*** Opening GIVEN DATA ***

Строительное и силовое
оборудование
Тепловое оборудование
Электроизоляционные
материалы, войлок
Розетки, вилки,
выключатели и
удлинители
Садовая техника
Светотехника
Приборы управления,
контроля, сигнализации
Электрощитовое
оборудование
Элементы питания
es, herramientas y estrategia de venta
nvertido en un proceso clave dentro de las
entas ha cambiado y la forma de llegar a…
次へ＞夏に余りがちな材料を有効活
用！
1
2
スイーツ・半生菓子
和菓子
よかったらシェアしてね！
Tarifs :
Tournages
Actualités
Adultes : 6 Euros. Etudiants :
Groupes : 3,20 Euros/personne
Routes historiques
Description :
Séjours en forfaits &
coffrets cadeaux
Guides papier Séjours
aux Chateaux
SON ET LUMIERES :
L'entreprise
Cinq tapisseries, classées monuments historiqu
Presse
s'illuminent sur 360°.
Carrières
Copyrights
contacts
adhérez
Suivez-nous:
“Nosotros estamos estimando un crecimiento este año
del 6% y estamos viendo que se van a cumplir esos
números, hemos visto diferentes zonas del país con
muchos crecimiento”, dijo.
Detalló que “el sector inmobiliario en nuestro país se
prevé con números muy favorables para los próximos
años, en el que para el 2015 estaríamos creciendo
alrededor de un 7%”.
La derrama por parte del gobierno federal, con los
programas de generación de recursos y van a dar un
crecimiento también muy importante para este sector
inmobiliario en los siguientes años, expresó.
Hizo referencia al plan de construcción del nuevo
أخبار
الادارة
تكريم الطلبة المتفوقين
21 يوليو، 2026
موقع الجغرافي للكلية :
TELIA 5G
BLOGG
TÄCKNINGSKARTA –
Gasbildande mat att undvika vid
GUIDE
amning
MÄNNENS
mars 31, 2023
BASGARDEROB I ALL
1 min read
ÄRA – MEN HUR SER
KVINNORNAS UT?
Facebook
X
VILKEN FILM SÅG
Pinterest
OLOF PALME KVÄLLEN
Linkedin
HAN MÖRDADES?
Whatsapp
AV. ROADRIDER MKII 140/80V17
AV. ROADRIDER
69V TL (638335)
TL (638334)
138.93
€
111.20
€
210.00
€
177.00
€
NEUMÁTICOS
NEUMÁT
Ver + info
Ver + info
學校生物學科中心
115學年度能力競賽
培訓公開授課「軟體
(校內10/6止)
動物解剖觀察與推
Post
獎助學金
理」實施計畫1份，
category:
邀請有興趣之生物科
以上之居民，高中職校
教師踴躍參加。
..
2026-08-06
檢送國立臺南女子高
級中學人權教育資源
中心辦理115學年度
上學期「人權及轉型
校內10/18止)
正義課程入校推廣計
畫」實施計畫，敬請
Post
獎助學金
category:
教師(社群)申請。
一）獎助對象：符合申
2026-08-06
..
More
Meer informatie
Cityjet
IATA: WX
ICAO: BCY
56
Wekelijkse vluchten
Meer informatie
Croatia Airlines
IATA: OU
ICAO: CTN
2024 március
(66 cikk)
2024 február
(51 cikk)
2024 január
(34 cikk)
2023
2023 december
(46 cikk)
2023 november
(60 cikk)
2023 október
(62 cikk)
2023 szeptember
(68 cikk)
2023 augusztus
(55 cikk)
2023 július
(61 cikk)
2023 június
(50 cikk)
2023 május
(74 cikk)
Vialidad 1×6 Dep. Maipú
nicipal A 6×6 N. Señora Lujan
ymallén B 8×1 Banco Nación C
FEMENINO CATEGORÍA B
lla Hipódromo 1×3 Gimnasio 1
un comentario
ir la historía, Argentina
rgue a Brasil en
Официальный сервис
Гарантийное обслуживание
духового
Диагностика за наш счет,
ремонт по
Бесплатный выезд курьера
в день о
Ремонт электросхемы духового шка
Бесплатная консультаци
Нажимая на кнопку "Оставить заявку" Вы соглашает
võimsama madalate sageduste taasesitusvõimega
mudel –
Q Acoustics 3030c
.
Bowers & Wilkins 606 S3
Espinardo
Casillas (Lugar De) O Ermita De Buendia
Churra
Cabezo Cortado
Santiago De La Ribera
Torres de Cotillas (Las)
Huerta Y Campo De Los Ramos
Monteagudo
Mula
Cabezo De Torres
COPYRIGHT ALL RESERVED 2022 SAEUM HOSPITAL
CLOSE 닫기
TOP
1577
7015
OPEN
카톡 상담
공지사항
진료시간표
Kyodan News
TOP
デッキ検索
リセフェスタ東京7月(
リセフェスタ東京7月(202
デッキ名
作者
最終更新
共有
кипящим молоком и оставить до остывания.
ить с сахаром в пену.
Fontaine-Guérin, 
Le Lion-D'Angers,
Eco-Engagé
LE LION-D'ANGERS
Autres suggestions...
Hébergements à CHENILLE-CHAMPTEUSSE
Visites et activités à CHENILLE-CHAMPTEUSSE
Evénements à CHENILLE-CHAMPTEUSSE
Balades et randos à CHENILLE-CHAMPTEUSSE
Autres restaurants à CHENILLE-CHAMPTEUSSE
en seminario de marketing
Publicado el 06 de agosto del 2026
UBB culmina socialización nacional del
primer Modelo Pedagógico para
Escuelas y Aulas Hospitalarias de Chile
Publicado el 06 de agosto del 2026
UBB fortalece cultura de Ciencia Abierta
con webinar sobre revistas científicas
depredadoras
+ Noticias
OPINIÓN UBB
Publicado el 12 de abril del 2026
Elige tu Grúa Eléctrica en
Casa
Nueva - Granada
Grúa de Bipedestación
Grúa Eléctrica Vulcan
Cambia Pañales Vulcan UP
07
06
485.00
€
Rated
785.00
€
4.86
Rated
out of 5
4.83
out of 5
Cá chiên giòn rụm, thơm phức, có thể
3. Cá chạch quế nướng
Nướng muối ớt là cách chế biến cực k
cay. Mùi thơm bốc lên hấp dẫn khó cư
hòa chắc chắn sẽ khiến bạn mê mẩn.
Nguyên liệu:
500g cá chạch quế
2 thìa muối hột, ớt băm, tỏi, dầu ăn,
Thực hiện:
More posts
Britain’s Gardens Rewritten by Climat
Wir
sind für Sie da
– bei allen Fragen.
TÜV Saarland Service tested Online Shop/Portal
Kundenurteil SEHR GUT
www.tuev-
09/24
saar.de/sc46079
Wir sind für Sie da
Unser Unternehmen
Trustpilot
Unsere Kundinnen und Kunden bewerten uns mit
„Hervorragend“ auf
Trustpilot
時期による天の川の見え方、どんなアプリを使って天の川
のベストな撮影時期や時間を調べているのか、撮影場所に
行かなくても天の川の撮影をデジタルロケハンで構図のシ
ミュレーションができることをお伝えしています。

*** Closing GIVEN DATA ***

## PROBLEM TO SOLVE
Copy all the records exactly so that no character differs from the source.

## RESULT FOR THIS TASK
Строительное и силовое
оборудование
Тепловое оборудование
Электроизоляционные
материалы, войлок
Розетки, вилки,
выключатели и
удлинители
Садовая техника
Светотехника
Приборы управления,
контроля, сигнализации
Электрощитовое
оборудование
Элементы питания
es, herramientas y estrategia de venta
nvertido en un proceso clave dentro de las
entas ha cambiado y la forma de llegar a…
次へ＞夏に余りがちな材料を有効活
用！
1
2
スイーツ・半生菓子
和菓子
よかったらシェアしてね！
Tarifs :
Tournages
Actualités
Adultes : 6 Euros. Etudiants :
Groupes : 3,20 Euros/personne
Routes historiques
Description :
Séjours en forfaits &
coffrets cadeaux
Guides papier Séjours
aux Chateaux
SON ET LUMIERES :
L'entreprise
Cinq tapisseries, classées monuments historiqu
Presse
s'illuminent sur 360°.
Carrières
Copyrights
contacts
adhérez
Suivez-nous:
“Nosotros estamos estimando un crecimiento este año
del 6% y estamos viendo que se van a cumplir esos
números, hemos visto diferentes zonas del país con
muchos crecimiento”, dijo.
Detalló que “el sector inmobiliario en nuestro país se
prevé con números muy favorables para los próximos
años, en el que para el 2015 estaríamos creciendo
alrededor de un 7%”.
La derrama por parte del gobierno federal, con los
programas de generación de recursos y van a dar un
crecimiento también muy importante para este sector
inmobiliario en los siguientes años, expresó.
Hizo referencia al plan de construcción del nuevo
أخبار
الادارة
تكريم الطلبة المتفوقين
21 يوليو، 2026
موقع الجغرافي للكلية :
TELIA 5G
BLOGG
TÄCKNINGSKARTA –
Gasbildande mat att undvika vid
GUIDE
amning
MÄNNENS
mars 31, 2023
BASGARDEROB I ALL
1 min read
ÄRA – MEN HUR SER
KVINNORNAS UT?
Facebook
X
VILKEN FILM SÅG
Pinterest
OLOF PALME KVÄLLEN
Linkedin
HAN MÖRDADES?
Whatsapp
AV. ROADRIDER MKII 140/80V17
AV. ROADRIDER
69V TL (638335)
TL (638334)
138.93
€
111.20
€
210.00
€
177.00
€
NEUMÁTICOS
NEUMÁT
Ver + info
Ver + info
學校生物學科中心
115學年度能力競賽
培訓公開授課「軟體
(校內10/6止)
動物解剖觀察與推
Post
獎助學金
理」實施計畫1份，
category:
邀請有興趣之生物科
以上之居民，高中職校
教師踴躍參加。
..
2026-08-06
檢送國立臺南女子高
級中學人權教育資源
中心辦理115學年度
上學期「人權及轉型
校內10/18止)
正義課程入校推廣計
畫」實施計畫，敬請
Post
獎助學金
category:
教師(社群)申請。
一）獎助對象：符合申
2026-08-06
..
More
Meer informatie
Cityjet
IATA: WX
ICAO: BCY
56
Wekelijkse vluchten
Meer informatie
Croatia Airlines
IATA: OU
ICAO: CTN
2024 március
(66 cikk)
2024 február
(51 cikk)
2024 január
(34 cikk)
2023
2023 december
(46 cikk)
2023 november
(60 cikk)
2023 október
(62 cikk)
2023 szeptember
(68 cikk)
2023 augusztus
(55 cikk)
2023 július
(61 cikk)
2023 június
(50 cikk)
2023 május
(74 cikk)
Vialidad 1×6 Dep. Maipú
nicipal A 6×6 N. Señora Lujan
ymallén B 8×1 Banco Nación C
FEMENINO CATEGORÍA B
lla Hipódromo 1×3 Gimnasio 1
un comentario
ir la historía, Argentina
rgue a Brasil en
Официальный сервис
Гарантийное обслуживание
духового
Диагностика за наш счет,
ремонт по
Бесплатный выезд курьера
в день о
Ремонт электросхемы духового шка
Бесплатная консультаци
Нажимая на кнопку "Оставить заявку" Вы соглашает
võimsama madalate sageduste taasesitusvõimega
mudel –
Q Acoustics 3030c
.
Bowers & Wilkins 606 S3
Espinardo
Casillas (Lugar De) O Ermita De Buendia
Churra
Cabezo Cortado
Santiago De La Ribera
Torres de Cotillas (Las)
Huerta Y Campo De Los Ramos
Monteagudo
Mula
Cabezo De Torres
COPYRIGHT ALL RESERVED 2022 SAEUM HOSPITAL
CLOSE 닫기
TOP
1577
7015
OPEN
카톡 상담
공지사항
진료시간표
Kyodan News
TOP
デッキ検索
リセフェスタ東京7月(
リセフェスタ東京7月(202
デッキ名
作者
最終更新
共有
кипящим молоком и оставить до остывания.
ить с сахаром в пену.
Fontaine-Guérin, 
Le Lion-D'Angers,
Eco-Engagé
LE LION-D'ANGERS
Autres suggestions...
Hébergements à CHENILLE-CHAMPTEUSSE
Visites et activités à CHENILLE-CHAMPTEUSSE
Evénements à CHENILLE-CHAMPTEUSSE
Balades et randos à CHENILLE-CHAMPTEUSSE
Autres restaurants à CHENILLE-CHAMPTEUSSE
en seminario de marketing
Publicado el 06 de agosto del 2026
UBB culmina socialización nacional del
primer Modelo Pedagógico para
Escuelas y Aulas Hospitalarias de Chile
Publicado el 06 de agosto del 2026
UBB fortalece cultura de Ciencia Abierta
con webinar sobre revistas científicas
depredadoras
+ Noticias
OPINIÓN UBB
Publicado el 12 de abril del 2026
Elige tu Grúa Eléctrica en
Casa
Nueva - Granada
Grúa de Bipedestación
Grúa Eléctrica Vulcan
Cambia Pañales Vulcan UP
07
06
485.00
€
Rated
785.00
€
4.86
Rated
out of 5
4.83
out of 5
Cá chiên giòn rụm, thơm phức, có thể
3. Cá chạch quế nướng
Nướng muối ớt là cách chế biến cực k
cay. Mùi thơm bốc lên hấp dẫn khó cư
hòa chắc chắn sẽ khiến bạn mê mẩn.
Nguyên liệu:
500g cá chạch quế
2 thìa muối hột, ớt băm, tỏi, dầu ăn,
Thực hiện:
More posts
Britain’s Gardens Rewritten by Climat
Wir
sind für Sie da
– bei allen Fragen.
TÜV Saarland Service tested Online Shop/Portal
Kundenurteil SEHR GUT
www.tuev-
09/24
saar.de/sc46079
Wir sind für Sie da
Unser Unternehmen
Trustpilot
Unsere Kundinnen und Kunden bewerten uns mit
„Hervorragend“ auf
Trustpilot
時期による天の川の見え方、どんなアプリを使って天の川
のベストな撮影時期や時間を調べているのか、撮影場所に
行かなくても天の川の撮影をデジタルロケハンで構図のシ
ミュレーションができることをお伝えしています。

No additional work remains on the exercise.